Pero lo que más nos sobrecoge es la visita a la prisión de Sighet, convertida hoy en museo donde se exhiben fotos de las salas de tortura y donde se puede visitar las celdas. La mayoría de prisioneros eran intelectuales y políticos que no compartían el régimen comunista. 


























Según las estadísticas, más de 180 personas murieron entre 1948 y 1952 en esta prisión. Muchos fallecieron en las propias celdas por inanición pues apenas se les proporcionaba alimento, unas 700 calorías al día. En el patio central permanecen todos los nombres de los prisioneros que murieron. Incluso los aniquilaban en el mismo patio. 

En 1974, la cárcel se cerró para reabrirla más tarde como museo en 1989 una vez ya restaurada. El gobierno de Ceaucescu cometió durante más de veinte años de mandato uno de los mayores genocidios en la historia, aniquilando a miles y miles de personas...

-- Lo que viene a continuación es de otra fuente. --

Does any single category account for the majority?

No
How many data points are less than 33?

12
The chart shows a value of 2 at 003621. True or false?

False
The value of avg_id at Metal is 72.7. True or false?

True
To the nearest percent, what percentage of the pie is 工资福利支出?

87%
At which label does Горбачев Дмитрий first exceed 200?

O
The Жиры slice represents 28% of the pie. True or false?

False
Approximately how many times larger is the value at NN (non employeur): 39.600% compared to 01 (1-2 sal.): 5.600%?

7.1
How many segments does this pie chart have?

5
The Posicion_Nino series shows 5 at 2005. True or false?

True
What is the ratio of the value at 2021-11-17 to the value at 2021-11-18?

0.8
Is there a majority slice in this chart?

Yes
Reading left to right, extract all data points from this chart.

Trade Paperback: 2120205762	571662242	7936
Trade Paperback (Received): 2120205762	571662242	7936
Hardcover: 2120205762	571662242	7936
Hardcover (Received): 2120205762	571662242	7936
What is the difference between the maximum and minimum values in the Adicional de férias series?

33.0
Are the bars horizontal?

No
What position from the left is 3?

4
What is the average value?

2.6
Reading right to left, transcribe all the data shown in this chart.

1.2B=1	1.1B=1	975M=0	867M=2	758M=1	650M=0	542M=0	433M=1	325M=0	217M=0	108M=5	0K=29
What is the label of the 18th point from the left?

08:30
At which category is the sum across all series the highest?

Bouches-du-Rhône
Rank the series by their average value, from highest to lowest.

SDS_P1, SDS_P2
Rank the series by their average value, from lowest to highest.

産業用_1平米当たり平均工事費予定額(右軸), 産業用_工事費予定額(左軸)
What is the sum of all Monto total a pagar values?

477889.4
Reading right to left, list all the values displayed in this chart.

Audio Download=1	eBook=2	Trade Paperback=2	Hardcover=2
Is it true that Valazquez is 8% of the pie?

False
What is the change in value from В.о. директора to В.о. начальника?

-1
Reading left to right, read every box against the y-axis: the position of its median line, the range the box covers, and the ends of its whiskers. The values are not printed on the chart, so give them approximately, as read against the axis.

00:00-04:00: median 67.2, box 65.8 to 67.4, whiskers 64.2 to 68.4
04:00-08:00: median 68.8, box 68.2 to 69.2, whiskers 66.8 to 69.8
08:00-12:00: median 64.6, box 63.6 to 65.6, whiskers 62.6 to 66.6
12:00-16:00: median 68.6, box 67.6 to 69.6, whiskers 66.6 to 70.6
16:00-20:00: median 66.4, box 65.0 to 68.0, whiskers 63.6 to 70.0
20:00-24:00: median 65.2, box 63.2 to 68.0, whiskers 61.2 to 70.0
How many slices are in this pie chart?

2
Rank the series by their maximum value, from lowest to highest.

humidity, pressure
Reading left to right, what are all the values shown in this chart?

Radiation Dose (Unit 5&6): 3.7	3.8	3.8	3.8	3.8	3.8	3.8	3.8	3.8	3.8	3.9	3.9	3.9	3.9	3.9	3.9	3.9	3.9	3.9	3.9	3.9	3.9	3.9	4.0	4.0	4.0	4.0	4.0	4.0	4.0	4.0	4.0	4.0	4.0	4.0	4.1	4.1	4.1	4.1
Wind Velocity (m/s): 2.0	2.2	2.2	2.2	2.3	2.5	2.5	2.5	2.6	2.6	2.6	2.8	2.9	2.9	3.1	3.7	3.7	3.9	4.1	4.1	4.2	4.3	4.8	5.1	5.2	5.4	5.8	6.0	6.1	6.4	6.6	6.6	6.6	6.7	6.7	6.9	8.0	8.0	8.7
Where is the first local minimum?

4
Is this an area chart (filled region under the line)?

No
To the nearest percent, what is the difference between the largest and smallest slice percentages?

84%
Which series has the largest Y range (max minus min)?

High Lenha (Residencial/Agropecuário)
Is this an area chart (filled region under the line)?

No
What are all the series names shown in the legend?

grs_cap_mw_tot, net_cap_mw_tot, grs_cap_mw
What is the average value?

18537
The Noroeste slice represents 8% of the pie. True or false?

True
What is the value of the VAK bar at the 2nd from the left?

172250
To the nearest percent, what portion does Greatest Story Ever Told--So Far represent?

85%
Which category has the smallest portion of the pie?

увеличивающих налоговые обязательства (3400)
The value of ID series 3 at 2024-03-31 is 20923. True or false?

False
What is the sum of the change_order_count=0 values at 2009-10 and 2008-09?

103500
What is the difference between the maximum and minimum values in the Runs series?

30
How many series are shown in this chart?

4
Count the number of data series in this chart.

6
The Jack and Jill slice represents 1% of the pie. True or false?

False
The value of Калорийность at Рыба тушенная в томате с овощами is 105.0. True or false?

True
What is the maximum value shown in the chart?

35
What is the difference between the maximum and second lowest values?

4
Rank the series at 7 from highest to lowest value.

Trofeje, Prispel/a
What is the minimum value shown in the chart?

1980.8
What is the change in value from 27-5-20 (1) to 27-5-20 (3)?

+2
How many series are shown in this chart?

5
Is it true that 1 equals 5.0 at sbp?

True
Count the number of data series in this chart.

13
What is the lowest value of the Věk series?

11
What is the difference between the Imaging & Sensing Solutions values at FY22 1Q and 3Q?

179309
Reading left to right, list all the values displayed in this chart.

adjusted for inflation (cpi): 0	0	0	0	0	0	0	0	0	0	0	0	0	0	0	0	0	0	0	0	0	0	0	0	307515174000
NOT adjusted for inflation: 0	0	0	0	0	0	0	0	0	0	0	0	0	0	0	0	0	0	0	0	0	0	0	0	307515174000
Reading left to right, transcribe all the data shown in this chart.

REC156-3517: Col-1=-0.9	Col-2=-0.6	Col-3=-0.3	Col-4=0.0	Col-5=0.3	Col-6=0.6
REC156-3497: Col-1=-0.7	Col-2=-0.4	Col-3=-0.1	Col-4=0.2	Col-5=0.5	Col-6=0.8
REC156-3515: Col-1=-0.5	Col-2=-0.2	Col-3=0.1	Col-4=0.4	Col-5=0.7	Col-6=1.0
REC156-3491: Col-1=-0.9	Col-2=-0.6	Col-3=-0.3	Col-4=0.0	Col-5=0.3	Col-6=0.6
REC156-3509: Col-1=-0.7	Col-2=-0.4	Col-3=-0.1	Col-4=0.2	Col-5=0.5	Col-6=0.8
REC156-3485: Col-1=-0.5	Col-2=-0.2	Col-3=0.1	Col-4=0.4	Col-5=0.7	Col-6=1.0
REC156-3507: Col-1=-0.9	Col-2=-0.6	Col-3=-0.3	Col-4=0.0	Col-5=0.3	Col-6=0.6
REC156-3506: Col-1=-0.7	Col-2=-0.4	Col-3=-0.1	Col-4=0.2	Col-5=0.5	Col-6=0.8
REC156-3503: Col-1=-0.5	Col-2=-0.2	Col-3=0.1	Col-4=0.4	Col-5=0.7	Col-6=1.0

Después de esta incursión trágica pero tan real como la vida misma, nos acercamos al mercado pero ya están casi cerrando así que nos dirigimos al mercado de quesos.




Todas las mujeres visten con las pañoletas y nos llaman para que probemos los quesos frescos. Uno salado, otro más dulce, una viejita me da a probar una especie de yogur con un gran cucharón de madera y me preparan ya una botella grande de fontvella para llevar. Les digo que no puedo, que estoy visitando Maramures y ellas al oír la palabra mágica repiten “Maramuressh, Maramuressh” riendo y se dejan fotografiar.


Nos entra hambre, son casi las siete de la tarde y aun hace sol, aquí nos sobran los anoraks y nos vamos a Casa Iurca de Catinesti, un restaurante con patio al aire libre con una decoración calida en madera. Aquí sirven platos tradicionales acompañados de música típica de Maramures. 
Los camareros van ataviados con las vestimentas que utilizan en festividades y eventos. Tomamos una sopa consistente con pan marrón y cerveza. 


Nos alojamos en la casa de la familia Prisacaru, Ha sido una suerte poder encontrar este lugar que ya habíamos contratado por Internet. Se encuentra situada al final del pueblo de Vadu Izei. Nos da la bienvenida, nos estudia brevemente y con una sonrisa agradable nos hace entrar. Nos presenta a su familia. Pero antes hay que quitarse los zapatos. Al ser toda la casa en madera hay que cuidarla... 




























Nos llevan a la planta de arriba donde hay dos habitaciones, un baño y un comedor decorado con trajes típicos colgados de las paredes y alguna fotografía de personas posando con las vestimentas en días de festividad. Toda para nosotros. Hay varios libros y cintas de música para que nos vayamos deleitando. También tenemos un pequeño porche donde vemos pasar algún que otro coche.

La señora Prisacaru es la doctora del pueblo y tiene más de dos mil pacientes que son prácticamente los que viven en el pueblo. La vemos atareada en la cocina preparando la cena para sus huéspedes. El matrimonio tiene dos hijos. También viven los padres de ella en la casa de al lado.



En el lado del comedor hay un gran ventanal donde se ve a los padres trabajar en el jardín. Nicolae Prisacaru será nuestro guía y chofer para los dos próximos días donde haremos un recorrido de las iglesias de madera que forman parte del Patrimonio de la Humanidad y visitaremos los pueblos de los valles de Mara e Izei, nos adentrarnos además en las casas típicas, conocemos la vida apacible y sobre todo a las personas humildes y hospitalarias de este maravilloso lugar.